System: You split text into paragraphs and correct transcription errors

User: Split the following text into paragraphs WITHOUT adding or removing anything:\n{text}

ChatGPT is quite good at splitting this unformatted text into paragraphs. I also considered the breaks between the five-minute chunks to be paragraph breaks, which works fine in practice since there was a silent pause there anyway.

Generating Screenshots

The final ingredient needed is a screencapture of the video to go along with each paragraph. I know what timestamp is associated with each five-minute chunk, and I can look up where among the five-minute chunks each paragraph came from. The source chunk and location within the chunk gives a very accurate timestamp for each paragraph of text. I use ffmpeg to extract a frame from the video for each paragraph.

ffmpeg -y -ss 01:23:45 -i input.webm -frames:v 1 -q:v 2 output.jpg

The Final Summary

A markdown document is generated by inserting each paragraph in turn. A screenshot is inserted as well, unless it is too similar to the last inserted screenshot. This happens when the speaker lingers on a slide for a while, generating a lot of text without changing the video much. Finally, I use Pandoc to convert that markdown file into a PDF.

Image Similarity

How do I decide whether a frame is "too similar" to a previous frame? I experimented with a few options and settled on the dhash function in imagehash. A description of dhash is provided here.

In short, the difference hash works like this:

Image is reduced to 9x8 (72 pixels) and grayscale.
Compute pixel differences within rows, yeilding 8x8 grid of differences
Each of 64 bits in the hash is set if the left pixel is brighter than the right pixel
The distance between two hashes is the hamming distance - the number of bits changed.
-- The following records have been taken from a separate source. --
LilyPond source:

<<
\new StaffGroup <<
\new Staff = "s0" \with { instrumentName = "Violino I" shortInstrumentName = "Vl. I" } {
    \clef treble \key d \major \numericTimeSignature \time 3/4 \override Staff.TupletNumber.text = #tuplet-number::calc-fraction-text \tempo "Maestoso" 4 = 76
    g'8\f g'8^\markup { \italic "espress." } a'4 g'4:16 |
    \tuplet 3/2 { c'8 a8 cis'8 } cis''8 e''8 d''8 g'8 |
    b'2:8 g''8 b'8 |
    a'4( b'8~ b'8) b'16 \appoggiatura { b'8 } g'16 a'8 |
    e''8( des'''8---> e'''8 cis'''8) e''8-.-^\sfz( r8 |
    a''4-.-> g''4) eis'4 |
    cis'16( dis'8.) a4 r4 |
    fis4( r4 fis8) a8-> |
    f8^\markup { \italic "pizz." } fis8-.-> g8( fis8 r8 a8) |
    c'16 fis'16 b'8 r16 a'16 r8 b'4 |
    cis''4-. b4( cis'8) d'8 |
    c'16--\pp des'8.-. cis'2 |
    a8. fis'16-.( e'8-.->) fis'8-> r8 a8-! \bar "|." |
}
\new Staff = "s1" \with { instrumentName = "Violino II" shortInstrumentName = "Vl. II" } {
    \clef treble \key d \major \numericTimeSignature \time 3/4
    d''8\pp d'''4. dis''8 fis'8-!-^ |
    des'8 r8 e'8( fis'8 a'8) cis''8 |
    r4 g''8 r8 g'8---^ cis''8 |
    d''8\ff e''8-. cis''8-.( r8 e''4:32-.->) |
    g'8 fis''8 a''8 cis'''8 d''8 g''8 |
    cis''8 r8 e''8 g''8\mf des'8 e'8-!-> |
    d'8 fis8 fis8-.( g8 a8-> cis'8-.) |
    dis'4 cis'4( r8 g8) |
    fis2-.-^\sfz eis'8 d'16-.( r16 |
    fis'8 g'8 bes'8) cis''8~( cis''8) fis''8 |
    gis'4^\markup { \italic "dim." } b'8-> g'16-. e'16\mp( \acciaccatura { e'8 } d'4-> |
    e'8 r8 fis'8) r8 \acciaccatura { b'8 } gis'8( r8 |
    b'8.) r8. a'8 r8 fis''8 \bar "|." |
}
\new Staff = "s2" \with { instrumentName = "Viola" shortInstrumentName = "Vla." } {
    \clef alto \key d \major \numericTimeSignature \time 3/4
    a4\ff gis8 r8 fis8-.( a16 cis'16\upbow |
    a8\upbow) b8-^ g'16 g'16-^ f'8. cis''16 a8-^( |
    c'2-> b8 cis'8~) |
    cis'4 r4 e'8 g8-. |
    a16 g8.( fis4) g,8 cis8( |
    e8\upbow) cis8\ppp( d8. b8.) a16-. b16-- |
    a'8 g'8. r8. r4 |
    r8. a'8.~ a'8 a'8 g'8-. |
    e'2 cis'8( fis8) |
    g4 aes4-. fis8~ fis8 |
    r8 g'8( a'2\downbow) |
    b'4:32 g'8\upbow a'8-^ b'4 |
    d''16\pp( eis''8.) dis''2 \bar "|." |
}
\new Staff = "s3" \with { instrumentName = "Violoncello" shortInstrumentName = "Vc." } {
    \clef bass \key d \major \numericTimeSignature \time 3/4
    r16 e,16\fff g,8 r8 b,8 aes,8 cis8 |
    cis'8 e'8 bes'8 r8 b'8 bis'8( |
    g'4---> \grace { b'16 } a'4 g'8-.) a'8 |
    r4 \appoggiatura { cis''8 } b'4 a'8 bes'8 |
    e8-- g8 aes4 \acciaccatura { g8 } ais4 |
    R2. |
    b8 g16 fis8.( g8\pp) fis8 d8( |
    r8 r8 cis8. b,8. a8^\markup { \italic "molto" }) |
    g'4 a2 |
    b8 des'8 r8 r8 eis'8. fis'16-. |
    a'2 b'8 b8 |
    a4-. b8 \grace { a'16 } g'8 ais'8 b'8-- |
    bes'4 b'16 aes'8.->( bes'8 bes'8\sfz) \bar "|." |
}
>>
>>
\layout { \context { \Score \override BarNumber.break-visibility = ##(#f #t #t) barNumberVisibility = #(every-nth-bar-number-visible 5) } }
For my purposes, we want to call some small variation in frames "the same", since many videos of talks have a small overlay of the presenter speaking. However, we don't want to be too liberal, since it's also common for slides to change only incrementally as a concept is explained. I settled on a difference of 1 bit as providing a reasonable test. If the overlay of the speaker is too large, this doesn't work quite as well, but I'd rather include extra images in the output rather than too few.